Выбрать главу

Но эти странствия и страдания мессианского ребенка только тогда обретают свое истинное содержание и становятся не просто игрой воображения, если не забывать, что судьбы ребенка сами по себе представляют те провидения, которые дали общине признание язычников и защитили ее от страданий и преследований. Так и здесь. Ирод остается представителем мирской власти, благодаря которой община вынуждена основывать и расширять свое царство в тишине и скрытом уединении. Эта общая идея станет более определенной во второй раз, когда давление мирской власти возобновится; и когда церковь будет изгнана из места и центра мирской славы, противоположная точка, в которую она бежит, также будет иметь важное значение. Младенца, олицетворяющего Церковь, ведут из Иудеи в Назарет, и его судьба — быть отведенным в скромный уголок малопочтенной провинции — теперь является образом судьбы Церкви, которая, презираемая мирской славой, собирает своих последователей среди ничтожных и нечестивых людей.

Еще! Назарет, Галилея, «круг язычников», как ее называли иудеи, и Иудея теперь стоят друг против друга. Враждебная сила, угрожающая Младенцу, а в нем — Церкви, и изгоняющая ее, — это уже не только мирская власть, но теперь она выступает как старое иудейское существо, которое боится своего падения и, чтобы спастись, изгоняет новый принцип из своего дома и заставляет его обитать в языческом мире. -

Можно подумать, что апологету больше не придет в голову вписывать евангельские предыстории Луки и Матфея во внешний контекст, когда ему было показано, как они появились на свет. Их истинная связь основана исключительно на том, что зародыши позднейшего уже содержались в первом и развились в форму позднейшего воззрения благодаря его внутренней силе, которая, конечно, также должна была быть вызвана более богатым опытом.

Если бы случайно возникла и другая связь, что оба рассказа с их индивидуальными датами соединились, то это было бы только случайностью и не имело бы для нас никакого значения, так как оба круга восприятия каждый сам по себе образуют особый мир, и более поздний, даже если он взял центр своей идеи у более раннего, дает своему движению направление, не учитывающее вращения первого круга. В этом случае, однако, внешняя связь даже случайно невозможна: скорее, должны возникнуть самые необыкновенные различия, которые, конечно, будут волновать или даже занимать нас так же мало, как механическая гармония, если бы она была возможна, имела бы для нас значение.

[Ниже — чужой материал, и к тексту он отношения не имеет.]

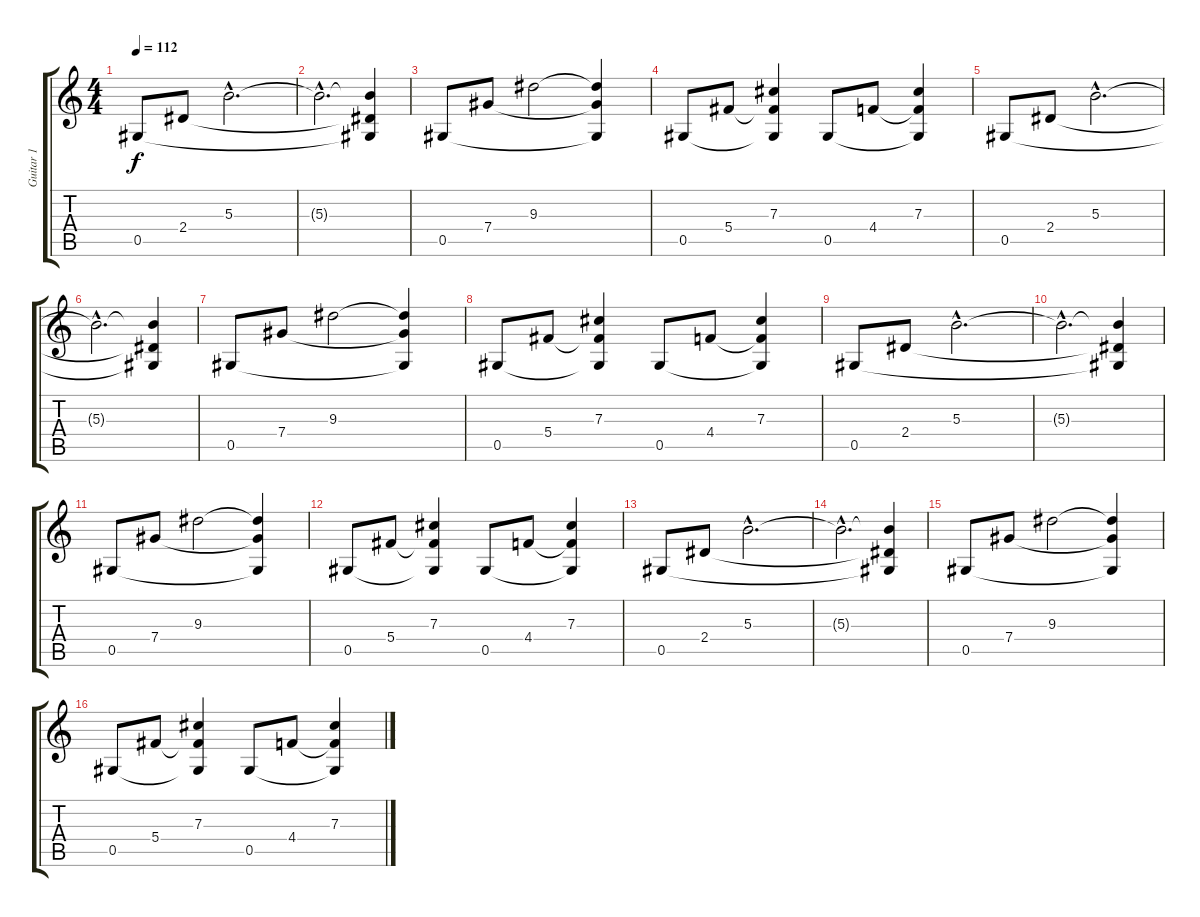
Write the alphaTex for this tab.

Тем не менее, вряд ли можно питать пылкую надежду на то, что апологет воздержится от приведения в гармонию двух предысторий, ведь для него они были и остаются реальной историей. Они должны оставаться для него таковыми, потому что он будет разочарован, если увидит в них уже не просто отдельные, сами по себе случайные явления, а продуманное творение религиозного духа. Поэтому мы хотим оказать ему последнюю услугу и освободить его от бремени гармонической работы, показав ему, как возникли внешние противоречия двух предыдущих историй.

У Луки Иосиф и Мария возвращаются в Назарет с ребенком через сорок дней после его рождения, сразу после того, как они выполнили все, что предписывал закон для роженицы. Минуточку! Он не только не знает о переходе через Египет, что само по себе должно было занять много времени, и о более длительном пребывании ребенка в этой стране до смерти героя, но и исключает эту задержку. В таком случае он был бы настолько исключающим, если бы захотел с гармоничным упрямством впихнуть в свой рассказ круг истории, который был сформирован только его преемником. Почему же, однако, Матфей не повернул назад к барьеру, который Лука своим хронологическим примечанием о возвращении Святого Семейства в Назарет фактически поставил перед позднейшим историком? Потому что он, как и его предшественник, не окружал рождение Иисуса со всех сторон множеством чудесных событий и, следовательно, не мог так рано завершить предысторию; потому что одно упоминаемое им событие — приход волхвов — послужило поводом для целого ряда столкновений, далеко идущее развитие которых должно было быть ограничено этим барьером; наконец, потому что в это время творческого созерцания хронологическая нота еще не была столь хрупкой, какой она стала для трезвого апологета. Но давайте говорить осторожнее! Апологет лишь иногда, или по мере интереса, остается жестко привязанным к одной ноте. В этот раз он заинтересован в том, чтобы добавить к повествованию Луки тот избыток, который он находит у Матфея. Но если он теперь вдруг выходит за пределы или отодвигает пределы этого хронологического примечания, то почему это не может быть возможно или допустимо для Матфея, ведь его взгляд еще недавно был обусловлен первой силой интереса, развитие которого требовало большей свободы?